Today, concurrently, a different set of experiments underway in the U.S. are also a model for the world.* I will explore through these essays a couple of over-arching themes: 1) Actions have consequences. 2) Input of energy into a system (physical, biological, social) will destabilize and push that system to a new state. Here are three examples.

An Extraordinary Experiment on the Atmosphere

In the physical system, we are running an extraordinary experiment by adding to a perfectly good and useful atmosphere a staggering amount of carbon, methane, unknown number of other chemical substances. What will be the result? My background in political science and history doesn’t make me qualified to predict. My extensive studies in systems philosophy, however, suggest that massively altering the chemical composition of the air (adding energy to the existing system) will alter the manifestations of that system such as climate and luminosity. Given that the atmosphere/climate system has been favorable to our interests over the past 5000 years, will the changes produced be to our advantage? A small change in snow and rainfall distribution will force the climate into a new state. More often than not, changes in physical systems are not beneficial.

Biomass

The second experiment is in shifting biomass, the total amount of living materials. There is, based on the meta-biological carrying capacity of the biosphere, a set amount of possible biomass. This is parceled out in the five life kingdoms: Monera & Protista (both single-celled organisms), Fungi, Plantae, and Animalia. At least for higher animal forms, when the biomass of one group increases, there may be a corresponding decrease in another. (Worse: overall carrying capacity seems to be in decline–ocean dead zones, terrestrial desertification.) Here is the experiment: an expansion of human biomass (from millions to billions of individuals) using a greater percentage of finite resources means that some other life forms will diminish. So, more of us, fewer elephants, caribou, songbirds, fish, etc. What will be the result of this experiment?

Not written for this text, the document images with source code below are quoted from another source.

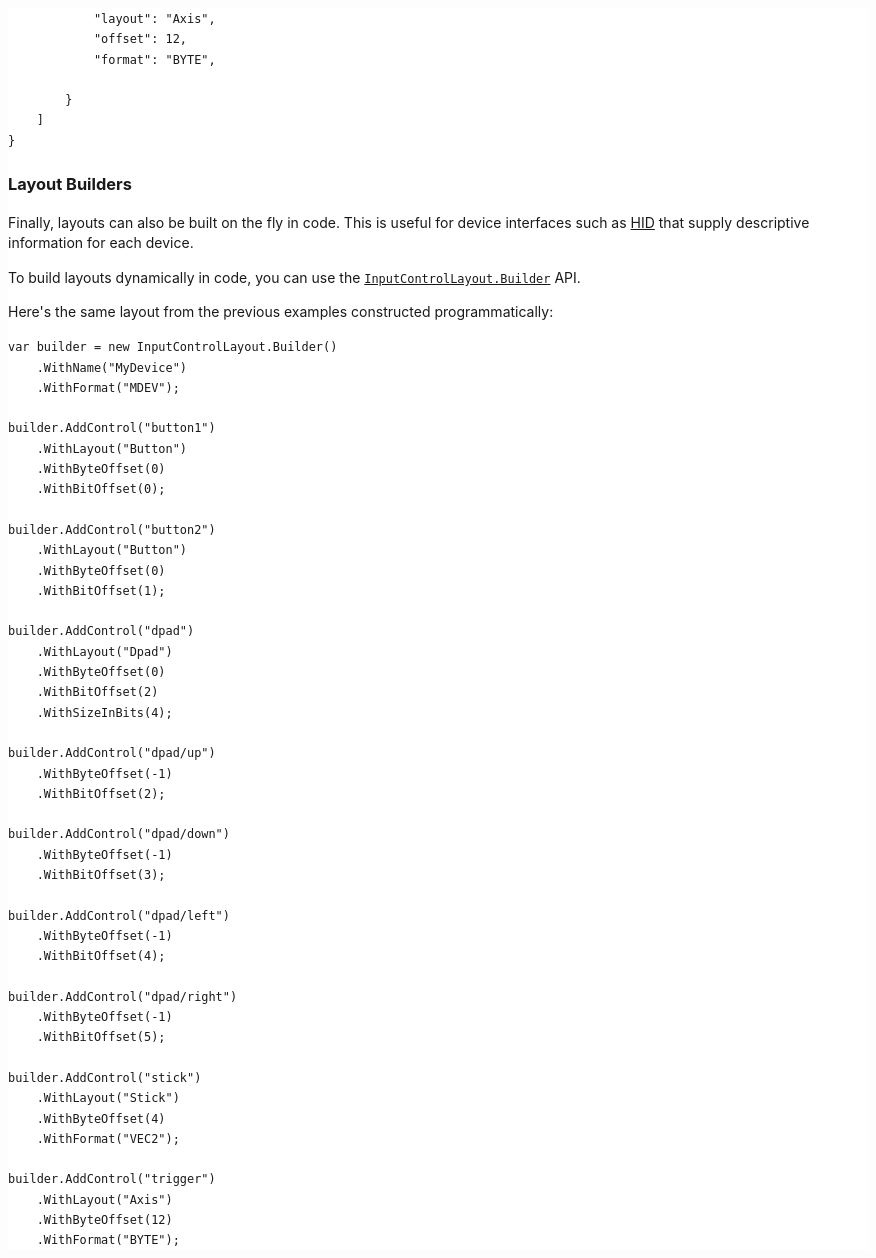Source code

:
 ```
            "layout": "Axis",
            "offset": 12,
            "format": "BYTE",

        }
    ]
}
```

### Layout Builders

Finally, layouts can also be built on the fly in code. This is useful for device interfaces such as [HID](https://www.usb.org/hid) that supply descriptive information for each device.

To build layouts dynamically in code, you can use the [`InputControlLayout.Builder`](../api/UnityEngine.InputSystem.Layouts.InputControlLayout.Builder.html) API.

Here's the same layout from the previous examples constructed programmatically:

```
var builder = new InputControlLayout.Builder()
    .WithName("MyDevice")
    .WithFormat("MDEV");

builder.AddControl("button1")
    .WithLayout("Button")
    .WithByteOffset(0)
    .WithBitOffset(0);

builder.AddControl("button2")
    .WithLayout("Button")
    .WithByteOffset(0)
    .WithBitOffset(1);

builder.AddControl("dpad")
    .WithLayout("Dpad")
    .WithByteOffset(0)
    .WithBitOffset(2)
    .WithSizeInBits(4);

builder.AddControl("dpad/up")
    .WithByteOffset(-1)
    .WithBitOffset(2);

builder.AddControl("dpad/down")
    .WithByteOffset(-1)
    .WithBitOffset(3);

builder.AddControl("dpad/left")
    .WithByteOffset(-1)
    .WithBitOffset(4);

builder.AddControl("dpad/right")
    .WithByteOffset(-1)
    .WithBitOffset(5);

builder.AddControl("stick")
    .WithLayout("Stick")
    .WithByteOffset(4)
    .WithFormat("VEC2");

builder.AddControl("trigger")
    .WithLayout("Axis")
    .WithByteOffset(12)
    .WithFormat("BYTE");
```
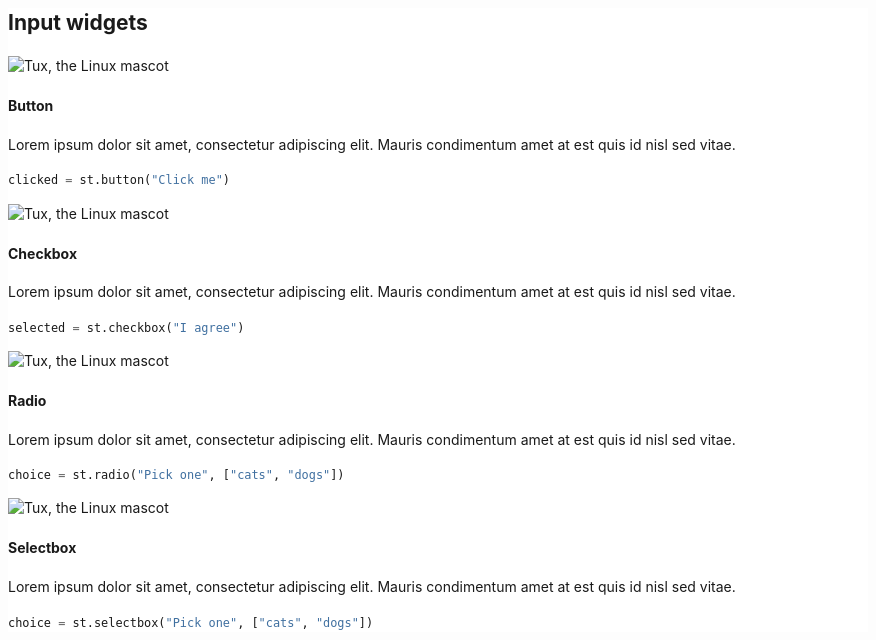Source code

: </RefCard>
</TileContainer>


## Input widgets

<TileContainer>
<RefCard href="/reference-guides/api-reference/widgets#button">

<Image pure alt="Tux, the Linux mascot" src="/img/data-table.png" />

#### Button

Lorem ipsum dolor sit amet, consectetur adipiscing elit. Mauris condimentum amet at est quis id nisl sed vitae.

```python
clicked = st.button("Click me")
```

</RefCard>
<RefCard href="/reference-guides/api-reference/widgets#checkbox">

<Image pure alt="Tux, the Linux mascot" src="/img/data-table.png" />

#### Checkbox

Lorem ipsum dolor sit amet, consectetur adipiscing elit. Mauris condimentum amet at est quis id nisl sed vitae.

```python
selected = st.checkbox("I agree")
```

</RefCard>
<RefCard href="/reference-guides/api-reference/widgets#radio">

<Image pure alt="Tux, the Linux mascot" src="/img/data-table.png" />

#### Radio

Lorem ipsum dolor sit amet, consectetur adipiscing elit. Mauris condimentum amet at est quis id nisl sed vitae.

```python
choice = st.radio("Pick one", ["cats", "dogs"])
```

</RefCard>
<RefCard href="/reference-guides/api-reference/widgets#selectbox">

<Image pure alt="Tux, the Linux mascot" src="/img/data-table.png" />

#### Selectbox

Lorem ipsum dolor sit amet, consectetur adipiscing elit. Mauris condimentum amet at est quis id nisl sed vitae.

```python
choice = st.selectbox("Pick one", ["cats", "dogs"])
```
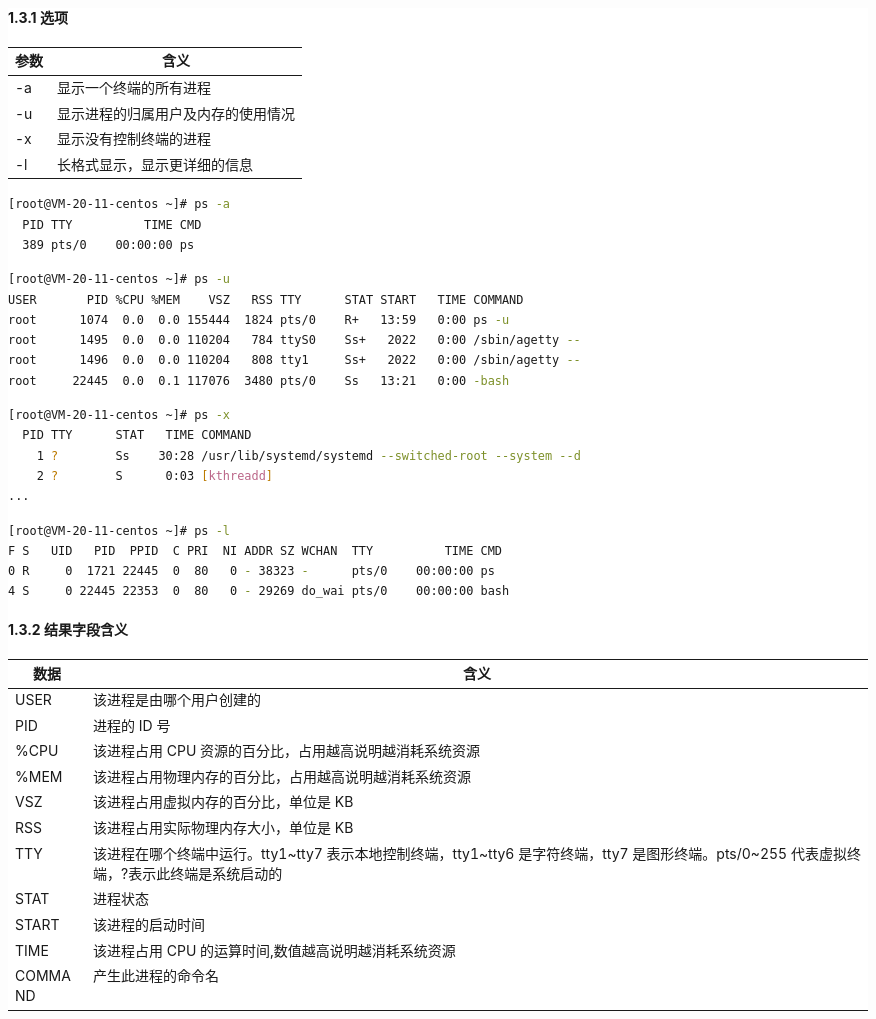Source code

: #### 1.3.1 选项

| 参数 | 含义                               |
| ---- | ---------------------------------- |
| -a   | 显示一个终端的所有进程             |
| -u   | 显示进程的归属用户及内存的使用情况 |
| -x   | 显示没有控制终端的进程             |
| -l   | 长格式显示，显示更详细的信息       |

```sh
[root@VM-20-11-centos ~]# ps -a
  PID TTY          TIME CMD
  389 pts/0    00:00:00 ps
```

```sh
[root@VM-20-11-centos ~]# ps -u
USER       PID %CPU %MEM    VSZ   RSS TTY      STAT START   TIME COMMAND
root      1074  0.0  0.0 155444  1824 pts/0    R+   13:59   0:00 ps -u
root      1495  0.0  0.0 110204   784 ttyS0    Ss+   2022   0:00 /sbin/agetty --
root      1496  0.0  0.0 110204   808 tty1     Ss+   2022   0:00 /sbin/agetty --
root     22445  0.0  0.1 117076  3480 pts/0    Ss   13:21   0:00 -bash
```

```sh
[root@VM-20-11-centos ~]# ps -x
  PID TTY      STAT   TIME COMMAND
    1 ?        Ss    30:28 /usr/lib/systemd/systemd --switched-root --system --d
    2 ?        S      0:03 [kthreadd]
...
```

```sh
[root@VM-20-11-centos ~]# ps -l
F S   UID   PID  PPID  C PRI  NI ADDR SZ WCHAN  TTY          TIME CMD
0 R     0  1721 22445  0  80   0 - 38323 -      pts/0    00:00:00 ps
4 S     0 22445 22353  0  80   0 - 29269 do_wai pts/0    00:00:00 bash

```

#### 1.3.2 结果字段含义

| 数据    | 含义                                                                                                                                       |
| ------- | ------------------------------------------------------------------------------------------------------------------------------------------ |
| USER    | 该进程是由哪个用户创建的                                                                                                                   |
| PID     | 进程的 ID 号                                                                                                                               |
| %CPU    | 该进程占用 CPU 资源的百分比，占用越高说明越消耗系统资源                                                                                    |
| %MEM    | 该进程占用物理内存的百分比，占用越高说明越消耗系统资源                                                                                     |
| VSZ     | 该进程占用虚拟内存的百分比，单位是 KB                                                                                                      |
| RSS     | 该进程占用实际物理内存大小，单位是 KB                                                                                                      |
| TTY     | 该进程在哪个终端中运行。tty1~tty7 表示本地控制终端，tty1~tty6 是字符终端，tty7 是图形终端。pts/0~255 代表虚拟终端，?表示此终端是系统启动的 |
| STAT    | 进程状态                                                                                                                                   |
| START   | 该进程的启动时间                                                                                                                           |
| TIME    | 该进程占用 CPU 的运算时间,数值越高说明越消耗系统资源                                                                                       |
| COMMAND | 产生此进程的命令名                                                                                                                         |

Distribution of National Wealth

As my final example, the great social experiment of our time is the concentration of wealth into ever fewer hands. The French economist Thomas Piketty has shown that the top ten percent of the U.S. population owns or controls 75% of the national wealth. (European countries show similar trends.) The American middle class (persons neither impoverished nor able to quit their day jobs) appears to be smaller as a percentage of the population than in the pre-Reagan era. This transfer of economic energy from one part of the system to another will have consequences. As fewer and fewer people have a stake in our current political/economic system, what will result?

Dangerous experiments, all.

Post-American Experiment Novels

*I have written three (unpublished) novels, one set approximately two millennia in the future in the post- American Experiment era, directly related to the lessons of Generally True Patterns.